同調査は2014年度から始まったもの。町立図書館・郷土館が調査を実施しており、町内の埋蔵文化財の位置や内容を把握し、遺跡分布地図を作成するほか、町内の近代遺産についても調査している。
同集落にある貯水庫は赤レンガ造りで、奄美大島で作られた最初の軍事施設という。船舶燃料補給の水槽として1891年(明治24年)頃に造られたとされている。貯水庫は昨年、集落の有志が集まり、貯水庫回りや上部の植物の撤去作業を実施。今年はさらに中の土なども撤去し、構造までわかるように整備した。さらに、同館が15年度に国立公文書館アジア歴史資料センターの資料で確認した取水口とろ過池が、集落への聞き取りで現存していることも発覚。調査日前に集落で周辺整備して確認したという。

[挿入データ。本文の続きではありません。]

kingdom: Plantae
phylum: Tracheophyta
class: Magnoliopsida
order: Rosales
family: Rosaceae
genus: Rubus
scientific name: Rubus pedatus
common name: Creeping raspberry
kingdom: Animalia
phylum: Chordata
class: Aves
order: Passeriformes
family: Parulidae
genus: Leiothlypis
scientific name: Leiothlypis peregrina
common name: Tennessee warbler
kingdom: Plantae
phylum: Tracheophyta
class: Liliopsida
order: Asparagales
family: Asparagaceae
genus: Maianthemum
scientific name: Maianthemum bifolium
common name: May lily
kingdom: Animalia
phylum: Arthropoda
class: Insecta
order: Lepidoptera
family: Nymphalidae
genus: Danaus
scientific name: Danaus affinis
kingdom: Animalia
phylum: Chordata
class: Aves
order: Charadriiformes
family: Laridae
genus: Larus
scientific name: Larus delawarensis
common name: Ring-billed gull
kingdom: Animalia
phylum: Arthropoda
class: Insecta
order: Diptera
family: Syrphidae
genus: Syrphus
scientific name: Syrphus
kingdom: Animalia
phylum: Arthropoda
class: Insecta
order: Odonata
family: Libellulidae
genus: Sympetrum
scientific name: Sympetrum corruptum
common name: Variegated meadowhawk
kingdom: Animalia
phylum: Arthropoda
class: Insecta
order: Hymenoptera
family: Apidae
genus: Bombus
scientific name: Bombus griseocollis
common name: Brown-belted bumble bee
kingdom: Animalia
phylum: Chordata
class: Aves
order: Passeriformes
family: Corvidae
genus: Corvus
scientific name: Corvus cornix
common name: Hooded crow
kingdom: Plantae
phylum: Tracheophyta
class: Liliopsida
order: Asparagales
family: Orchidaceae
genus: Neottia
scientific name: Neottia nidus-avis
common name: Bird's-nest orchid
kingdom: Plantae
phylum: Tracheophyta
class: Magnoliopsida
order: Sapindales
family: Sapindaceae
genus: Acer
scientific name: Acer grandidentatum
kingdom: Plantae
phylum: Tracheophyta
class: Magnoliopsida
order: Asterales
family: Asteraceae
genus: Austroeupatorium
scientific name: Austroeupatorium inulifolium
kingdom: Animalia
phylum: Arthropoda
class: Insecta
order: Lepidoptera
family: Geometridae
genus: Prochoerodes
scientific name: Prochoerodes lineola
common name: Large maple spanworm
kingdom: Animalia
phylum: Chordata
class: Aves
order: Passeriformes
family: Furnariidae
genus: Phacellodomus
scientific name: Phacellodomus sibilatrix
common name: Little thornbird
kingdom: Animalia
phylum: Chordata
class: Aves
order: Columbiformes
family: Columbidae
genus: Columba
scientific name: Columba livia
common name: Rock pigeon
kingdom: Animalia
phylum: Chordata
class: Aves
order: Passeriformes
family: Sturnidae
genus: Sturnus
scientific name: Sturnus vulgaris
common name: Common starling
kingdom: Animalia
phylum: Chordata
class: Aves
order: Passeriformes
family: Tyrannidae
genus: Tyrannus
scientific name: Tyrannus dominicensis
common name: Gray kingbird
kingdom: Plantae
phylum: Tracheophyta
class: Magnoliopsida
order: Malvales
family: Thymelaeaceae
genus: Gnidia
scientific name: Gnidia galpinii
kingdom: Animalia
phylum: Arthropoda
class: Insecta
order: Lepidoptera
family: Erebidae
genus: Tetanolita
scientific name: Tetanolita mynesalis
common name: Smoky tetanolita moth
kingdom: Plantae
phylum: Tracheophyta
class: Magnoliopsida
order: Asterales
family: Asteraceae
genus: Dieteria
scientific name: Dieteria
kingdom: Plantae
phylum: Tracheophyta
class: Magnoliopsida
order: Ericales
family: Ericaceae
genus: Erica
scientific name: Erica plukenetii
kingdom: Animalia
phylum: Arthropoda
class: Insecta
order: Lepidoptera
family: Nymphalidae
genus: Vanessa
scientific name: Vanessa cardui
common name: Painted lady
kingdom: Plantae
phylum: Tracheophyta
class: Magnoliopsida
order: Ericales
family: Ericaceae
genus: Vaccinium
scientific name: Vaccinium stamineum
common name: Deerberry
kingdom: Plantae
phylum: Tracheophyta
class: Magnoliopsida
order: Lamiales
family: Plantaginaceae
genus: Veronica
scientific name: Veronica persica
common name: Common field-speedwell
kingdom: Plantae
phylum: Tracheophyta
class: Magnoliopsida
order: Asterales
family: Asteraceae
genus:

取水口から貯水庫までは直線距離で400~500㍍ほど。取水口のある滝の標高は40~50㍍となっている。取水口に続く道とろ過池の側は現在、農業用水を取るために道路整備されており、同集落などが定期的に草刈りなどで手入れをしてきたという。
武田区長によると、集落の一部の住民は赤レンガで作られたろ過池や取水口の存在を知っていたといい、「近くに畑があった人などは、『昔の遊び場だった』とも話していた。私はその話を聞くまで存在も知らなかった」と語った。
学芸員・鼎=かなえ=丈太郎さんは「資料を確認し、集落に尋ねてみたところ、取水口とろ過池が残っていることが分かった。実際に現場を確認したのは今回が初めてだったが、今後、町の文化財指定や国の登録文化財などを目指していきたい。また、いずれはしっかりとガイドを付けたうえで見学できるなど、観光活用への仕組みも考えていけたら」としている。
武田区長は「先輩方から、久慈は良港だと言われていたが、それは軍事的な意味もあったのだと分かった。これだけ意味のあった場所だったということを、子々孫々まで残していきたい」と語った。